Yes!! It boggles my mind that the 5th major release of a so-called "modern" operating system can still go completely out to lunch due to external servers going down. Absolutely pathetic.
Example: on the Macbook, I'd mounted a network share residing on my Power Mac. I put the Macbook to sleep, forgetting completely about the network drive. Later on, I rebooted the Power Mac into single-user mode to run
Memtest. In this mode, all services are off, so it's just as if the server had gone down.
So I woke up the Macbook while this was happening and got nothing but a spinning beachball. I couldn't start any new applications, couldn't get any usable response. I was able to login remotely over ssh, so I tried to reboot it that way (
sudo reboot). Nada. The reboot process hung, just like everything else. Tried to force-unmount the network drive every way I could possibly think of, but it just wouldn't listen. No amount of waiting helped either. OS X was determined to wait for that drive to come back, and refused to do anything until it did.

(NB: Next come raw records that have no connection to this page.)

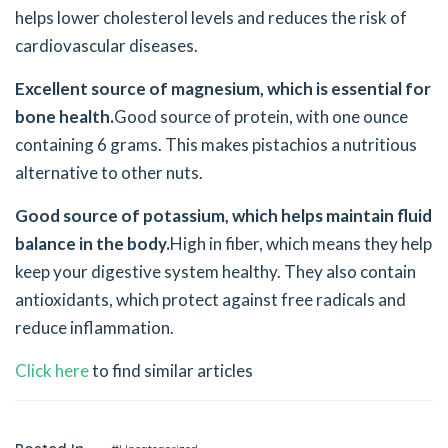
helps lower cholesterol levels and reduces the risk of
cardiovascular diseases.
Excellent source of magnesium, which is essential for
bone health.
Good source of protein, with one ounce
containing 6 grams. This makes pistachios a nutritious
alternative to other nuts.
Good source of potassium, which helps maintain fluid
balance in the body.
High in fiber, which means they help
keep your digestive system healthy. They also contain
antioxidants, which protect against free radicals and
reduce inflammation.
Click here
to find similar articles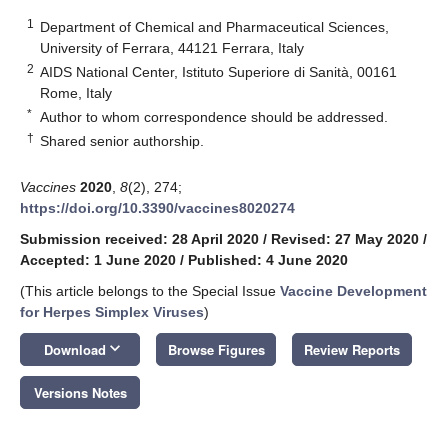
1
Department of Chemical and Pharmaceutical Sciences,
University of Ferrara, 44121 Ferrara, Italy
2
AIDS National Center, Istituto Superiore di Sanità, 00161
Rome, Italy
*
Author to whom correspondence should be addressed.
†
Shared senior authorship.
Vaccines
2020
,
8
(2), 274;
https://doi.org/10.3390/vaccines8020274
Submission received: 28 April 2020
/
Revised: 27 May 2020
/
Accepted: 1 June 2020
/
Published: 4 June 2020
(This article belongs to the Special Issue
Vaccine Development
for Herpes Simplex Viruses
)
keyboard_arrow_down
Download
Browse Figures
Review Reports
Versions Notes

Finally the Power Mac was done, so I restarted it in normal multi-user mode. The network share came back up, and suddenly the Macbook was responsive again!
Absolutely ridiculous.
How hard is it to include a timeout, so that if the network server stops responding, it stops trying? Actually, I can recall seeing this sort of thing in Panther ("Server x has stopped responding, do you want to disconnect?"). Maybe it's just broken in Tiger? A machine should never lock up, and especially never because of external factors like network servers.
My only other area of instability is also related to external disks, but this time USB or FireWire. Any time I mount a damaged external disk, I can almost guarantee a kernel panic. I'm sorry, but the kernel should be robust enough such that if the disk is damaged/inconsistent, the very worst it does is bail out and unmount the thing. It should never,
ever get into a panic situation due to this. Just pop up a dialog box and say "Sorry dude, your disk is messed up and I can't read it. Better luck next time lol."

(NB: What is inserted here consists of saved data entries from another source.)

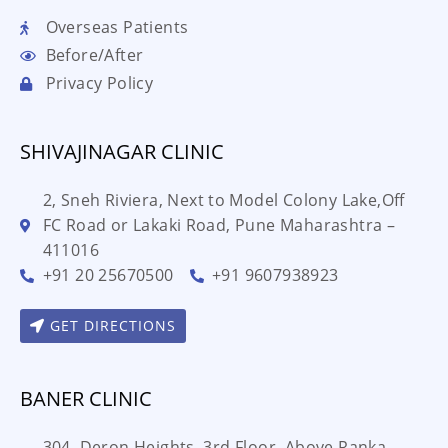
Overseas Patients
Before/After
Privacy Policy
SHIVAJINAGAR CLINIC
2, Sneh Riviera, Next to Model Colony Lake,Off
FC Road or Lakaki Road, Pune Maharashtra –
411016
+91 20 25670500
+91 9607938923
GET DIRECTIONS
BANER CLINIC
304, Deron Heights, 3rd Floor, Above Ranka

I know OS X has a very long heritage back to NeXT, BSD, Mach, etc and there's probably some very old code lurking in there that didn't assume that external networks and devices will change on the fly. Back in the 1980s and most of the 90s, that was certainly never the case, so programmers never worried about it happening. But nowadays, we plug and unplug devices all the time, move our laptops to different wireless networks, etc.
Apple needs to go through and do a wholesale audit/redesign of any parts of the system that don't handle these situations
100% transparently. I'd much rather see that in Leopard than any new whizbang-wowie features that they're probably wasting time on.